Ülkemizin tarımsal ihracatının lokomotifi olan narenciye, zeytinyağı ve salça gibi ürünlerin ihracatının durdurulması, üreticileri büyük bir çıkmaza sürüklüyor. Üretilen bu ürünlerin sadece iç piyasada tüketilmesi mümkün mü? Üretici, yüksek maliyetlerle bu ürünleri yetiştirdikten sonra, yurt dışı pazarlarını kaybederek zaten daralan kâr marjıyla nasıl ayakta kalacak?
Bu süreçte Tarım Bakanlığı’nın üreticilere üretim öncesi uyarıda bulunup, alternatif ürün yetiştirilmesi konusunda teşvik verip vermediği de sorgulanmalı. Eğer böyle bir planlama yapılmadıysa, bu durum üreticilerin iflasına yol açan büyük bir organizasyon hatasıdır. Milyarlarca lira zarara uğrayan üretici, küçük teşviklerle ayağa kalkabilir mi? Bu yasaklar, sadece üreticiyi değil, aynı zamanda zeytinyağı ve salça fabrikalarını da stok sorunlarıyla karşı karşıya bırakıyor. Dış pazarlardaki kaybedilen müşteri ağlarını geri kazanmak ise son derece zor olacak.
Tüketiciye Ucuzlama Yansıdı Mı?
Tüketici fiyatlarında ciddi bir ucuzlama oldu mu? Ne yazık ki hayır. Bu yasaklar sadece üreticiye değil, tüketiciye de zarar veriyor. Fiyatların düşmesini bekleyen tüketiciler, marketlerde fiyatların artmaya devam ettiğini görüyor. Arada kazananlar ise aracılar ve satıcılar oluyor. Tüketici ve üretici zarar ederken, ülke tarımı da bu süreçte zorluklarla karşı karşıya kalıyor.

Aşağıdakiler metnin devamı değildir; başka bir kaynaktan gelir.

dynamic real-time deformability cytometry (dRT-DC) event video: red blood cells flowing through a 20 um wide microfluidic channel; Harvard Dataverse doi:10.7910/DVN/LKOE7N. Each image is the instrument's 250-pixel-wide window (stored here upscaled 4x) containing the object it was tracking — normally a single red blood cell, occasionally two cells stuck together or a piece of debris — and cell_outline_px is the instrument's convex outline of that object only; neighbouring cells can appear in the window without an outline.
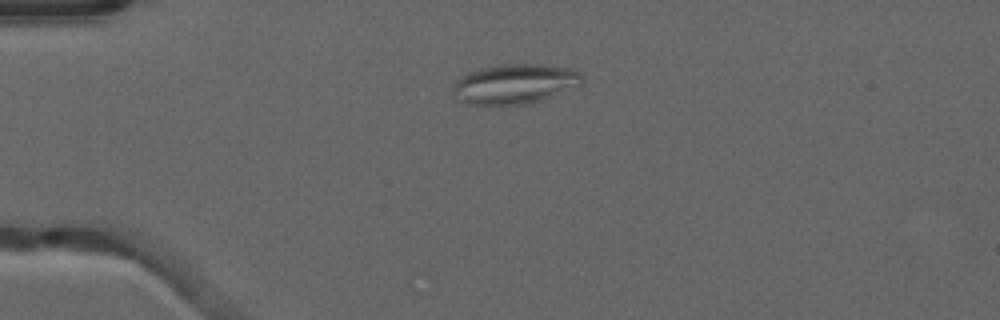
{"species": "common noctule bat (a hibernating species)", "species_latin": "Nyctalus noctula", "temperature_condition": "warm", "stored_images_in_passage": 17, "camera_frame_rate_fps": 3000, "um_per_image_px": 0.085, "animal": {"sex": "male", "forearm_length_mm": 52.5}, "frame": {"image": 1, "passage_image": 1, "time_ms": 0.0, "image_size_px": [1000, 320], "cell_outline_px": [[584, 80], [580, 84], [544, 100], [532, 104], [468, 104], [452, 100], [452, 88], [456, 80], [460, 76], [468, 72], [480, 68], [500, 64], [548, 64], [572, 68], [580, 72], [584, 76]], "centroid_in_image_um": [43.72, 7.13], "position_along_channel_um": 41.3, "area_um2": 30.63}}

Seyredenler ve Çözüm Yolları
En acı verici olan ise, bu süreci sadece seyredenler. Tarım Bakanlığı, üniversiteler, ziraat odaları, tohum firmaları, çiftçi birlikleri ve ihracatçılar birliği, bu felaketi uzaktan izlerken, ülkenin tarım sektörü hep birlikte batıyor. İhracat, ülkeye döviz girişini sağlar ve tarım sektörü için hayati öneme sahiptir. İhracat yerine ithalatın kısıtlanması gerekmez mi? Ancak böyle bir stratejiyle tarım sektörü canlanabilir.
Bereketli topraklara sahip ülkemizde, üreticiler yüksek maliyetlerle üretim yapıyor ancak bunun karşılığını alamıyor. Geliri yetmeyen halk ise güvenli ve sağlıklı ürünlere ulaşamıyor. Bu döngü, geleceğimiz için büyük bir tehdit oluşturuyor ve kırılması gerekiyor. Sağlıksız bir toplum, sağlıksız gelecek nesiller demektir. Tarım politikalarında köklü bir reform ihtiyacı ortada. Bu, sadece üreticiyi değil, tüm toplumu etkileyen bir sorun.
Ülkemizin tarımsal gücünü ve potansiyelini yeniden kazanması için üreticiye sahip çıkılmalı, doğru tarım politikaları geliştirilmeli ve ihracat yasakları yerine üretici ve tüketici dengesini gözeten çözümler üretilmelidir.